Path Three: Strategic focus shifts to STRC ecosystem maintenance. In this scenario, Strategy prioritizes maintaining STRC dividend payments and price stability (keeping it near the $100 face value), with Bitcoin purchases becoming secondary. This would mark a transition from "Bitcoin buyer" to "issuer of Bitcoin-collateralized yield products."
What Risk Factors Should Be Closely Watched?
Sustainability risk of dividend payments. Strategy currently holds about $2.25 billion in cash. At an annualized dividend rate of 11.5%, even the current STRC scale requires hundreds of millions in annual dividend payouts. If the $21 billion ATM plan is fully executed, annual dividend obligations will balloon to around $2.4 billion, and current cash reserves would cover only about eight months.
Decoupling risk between MSTR and BTC valuations. MSTR’s share price has dropped roughly 76% from its November 2024 peak. If mNAV remains below 1, the efficiency of ATM common stock issuance will plummet, forcing the company to rely even more on preferred share financing, further raising fixed costs.
Regulatory and accounting risk. Preferred share dividends are treated as fixed expenditures in financial statements, not flexible capital allocations. If market conditions deteriorate and cash flow comes under pressure, missed dividends will trigger the blocker mechanism, potentially causing cascading effects in the capital structure.
Summary
Strategy’s pause after 13 consecutive weeks of Bitcoin purchases isn’t simply a sign of "losing faith in Bitcoin." It’s a structural outcome as the company’s financing logic shifts from debt leverage to dividend-driven models. The introduction of STRC preferred shares has opened a new financing channel, but it also brings multi-billion-dollar annual fixed dividend obligations. As corporate Bitcoin buying becomes highly concentrated in a single entity—and that entity faces rising financing costs—the market must reassess the sustainability of the "continuous buying" narrative. While the purchase pause doesn’t constitute definitive evidence of a trend reversal, it is a signal worth watching: when the largest buyer starts calculating costs, the rules of the game are quietly changing.
FAQ
Q: Is Strategy’s pause in Bitcoin purchases permanent?

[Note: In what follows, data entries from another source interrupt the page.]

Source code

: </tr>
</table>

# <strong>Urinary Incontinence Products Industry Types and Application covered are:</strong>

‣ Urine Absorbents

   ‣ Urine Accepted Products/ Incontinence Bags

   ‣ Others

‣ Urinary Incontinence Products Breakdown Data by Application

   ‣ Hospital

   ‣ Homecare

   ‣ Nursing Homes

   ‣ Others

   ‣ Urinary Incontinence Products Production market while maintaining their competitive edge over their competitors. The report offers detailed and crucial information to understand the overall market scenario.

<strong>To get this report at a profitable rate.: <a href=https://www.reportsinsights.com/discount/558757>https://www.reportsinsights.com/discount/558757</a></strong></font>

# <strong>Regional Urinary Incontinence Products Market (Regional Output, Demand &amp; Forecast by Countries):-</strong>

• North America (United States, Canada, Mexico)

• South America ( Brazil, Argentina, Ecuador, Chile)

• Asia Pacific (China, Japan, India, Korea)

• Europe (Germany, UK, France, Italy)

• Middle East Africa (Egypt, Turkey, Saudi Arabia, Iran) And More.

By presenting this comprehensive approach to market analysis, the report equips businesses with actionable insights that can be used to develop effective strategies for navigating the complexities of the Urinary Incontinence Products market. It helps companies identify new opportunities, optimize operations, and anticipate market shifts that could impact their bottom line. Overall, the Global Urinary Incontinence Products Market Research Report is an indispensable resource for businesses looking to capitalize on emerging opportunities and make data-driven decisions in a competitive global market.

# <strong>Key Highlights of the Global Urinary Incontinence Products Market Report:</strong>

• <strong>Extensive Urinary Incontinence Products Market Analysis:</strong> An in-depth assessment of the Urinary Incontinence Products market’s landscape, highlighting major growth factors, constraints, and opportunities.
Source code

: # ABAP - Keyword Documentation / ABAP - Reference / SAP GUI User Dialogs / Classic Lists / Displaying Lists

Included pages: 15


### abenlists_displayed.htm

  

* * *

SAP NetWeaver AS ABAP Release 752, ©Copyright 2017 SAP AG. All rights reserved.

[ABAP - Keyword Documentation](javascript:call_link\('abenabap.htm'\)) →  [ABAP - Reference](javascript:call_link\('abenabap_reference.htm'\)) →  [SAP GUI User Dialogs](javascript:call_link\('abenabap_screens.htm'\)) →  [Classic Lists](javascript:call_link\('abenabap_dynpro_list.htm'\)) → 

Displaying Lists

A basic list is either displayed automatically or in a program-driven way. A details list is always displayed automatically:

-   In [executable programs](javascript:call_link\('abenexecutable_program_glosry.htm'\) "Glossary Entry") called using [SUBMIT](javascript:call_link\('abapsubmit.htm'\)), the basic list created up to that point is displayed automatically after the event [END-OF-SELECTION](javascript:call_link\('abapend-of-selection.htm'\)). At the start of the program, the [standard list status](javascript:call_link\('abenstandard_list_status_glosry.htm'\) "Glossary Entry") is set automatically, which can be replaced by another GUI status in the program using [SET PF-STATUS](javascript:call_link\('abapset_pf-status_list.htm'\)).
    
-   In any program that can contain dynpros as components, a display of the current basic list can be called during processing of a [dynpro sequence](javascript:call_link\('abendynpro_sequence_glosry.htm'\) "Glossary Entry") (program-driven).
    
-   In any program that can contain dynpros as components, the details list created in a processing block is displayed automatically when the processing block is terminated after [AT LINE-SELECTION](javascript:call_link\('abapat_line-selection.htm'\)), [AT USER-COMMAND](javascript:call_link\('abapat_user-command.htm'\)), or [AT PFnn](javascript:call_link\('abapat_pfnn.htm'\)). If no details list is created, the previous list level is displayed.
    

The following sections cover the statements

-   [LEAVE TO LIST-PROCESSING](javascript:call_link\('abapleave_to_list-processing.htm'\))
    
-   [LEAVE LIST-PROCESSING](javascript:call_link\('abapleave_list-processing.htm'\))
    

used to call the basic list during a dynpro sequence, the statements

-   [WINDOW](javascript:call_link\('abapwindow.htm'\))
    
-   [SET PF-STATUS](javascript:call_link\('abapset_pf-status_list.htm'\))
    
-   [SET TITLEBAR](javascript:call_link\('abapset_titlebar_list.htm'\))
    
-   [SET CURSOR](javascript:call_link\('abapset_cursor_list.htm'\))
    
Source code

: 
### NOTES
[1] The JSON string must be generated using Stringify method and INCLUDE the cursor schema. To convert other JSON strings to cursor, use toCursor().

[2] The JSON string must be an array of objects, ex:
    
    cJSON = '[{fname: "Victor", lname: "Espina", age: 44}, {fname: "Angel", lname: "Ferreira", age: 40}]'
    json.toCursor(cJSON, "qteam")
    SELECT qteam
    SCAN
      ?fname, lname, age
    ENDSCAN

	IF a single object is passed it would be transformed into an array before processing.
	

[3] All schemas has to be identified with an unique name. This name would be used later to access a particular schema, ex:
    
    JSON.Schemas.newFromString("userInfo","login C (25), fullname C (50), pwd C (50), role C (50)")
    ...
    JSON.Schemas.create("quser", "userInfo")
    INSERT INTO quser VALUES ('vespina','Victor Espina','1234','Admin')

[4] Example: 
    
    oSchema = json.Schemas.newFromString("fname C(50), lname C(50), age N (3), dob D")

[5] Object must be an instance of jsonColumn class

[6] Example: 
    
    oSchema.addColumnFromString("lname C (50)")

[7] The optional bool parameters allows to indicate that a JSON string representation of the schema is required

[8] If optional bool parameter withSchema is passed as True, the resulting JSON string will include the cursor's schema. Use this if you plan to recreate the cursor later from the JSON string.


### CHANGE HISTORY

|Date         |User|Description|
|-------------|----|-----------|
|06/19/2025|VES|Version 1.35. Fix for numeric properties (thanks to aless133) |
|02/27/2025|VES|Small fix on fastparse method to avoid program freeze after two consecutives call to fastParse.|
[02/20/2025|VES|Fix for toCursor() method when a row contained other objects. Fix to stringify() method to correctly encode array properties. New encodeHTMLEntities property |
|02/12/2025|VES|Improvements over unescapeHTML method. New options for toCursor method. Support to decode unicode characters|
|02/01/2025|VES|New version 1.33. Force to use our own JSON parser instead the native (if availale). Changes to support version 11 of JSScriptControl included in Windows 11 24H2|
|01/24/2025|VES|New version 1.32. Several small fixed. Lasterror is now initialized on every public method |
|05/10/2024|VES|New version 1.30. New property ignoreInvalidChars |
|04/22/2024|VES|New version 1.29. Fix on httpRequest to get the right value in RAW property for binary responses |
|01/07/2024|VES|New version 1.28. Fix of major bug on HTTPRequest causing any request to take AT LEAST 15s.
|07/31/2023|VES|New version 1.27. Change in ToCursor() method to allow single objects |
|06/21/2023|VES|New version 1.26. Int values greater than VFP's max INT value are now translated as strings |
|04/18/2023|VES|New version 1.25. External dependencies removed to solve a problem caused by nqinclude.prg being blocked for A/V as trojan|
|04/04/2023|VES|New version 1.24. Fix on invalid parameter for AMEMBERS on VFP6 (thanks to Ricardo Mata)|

A: It’s unclear at this stage. The 8-K filing confirms only that no purchases were made during the week of March 23–29. Strategy has previously resumed buying after brief pauses; future weekly 8-K disclosures should be monitored.
Q: What’s the difference between STRC and STRK?
A: STRC is a perpetual preferred share launched by Strategy in July 2025, with monthly dividends and adjustable rates. STRK is an earlier series of preferred shares, differing in dividend rates, issuance scale, and payment priority.
Q: If Strategy stops buying, how much will Bitcoin prices be affected?
A: Strategy accounted for 98% of corporate Bitcoin purchases in the past 30 days, but corporate buying is only a small part of the overall Bitcoin market. ETFs and spot trading remain the main price drivers. Still, Strategy’s pause may have a bigger impact on sentiment than on actual capital flows.
Q: Is STRC’s 11.5% dividend rate sustainable?
A: Saylor has stated that maintaining this dividend requires only a 2.13% annualized Bitcoin return. However, STRC dividend payments depend on the company’s overall cash flow, which is closely tied to both MSTR share price and Bitcoin price.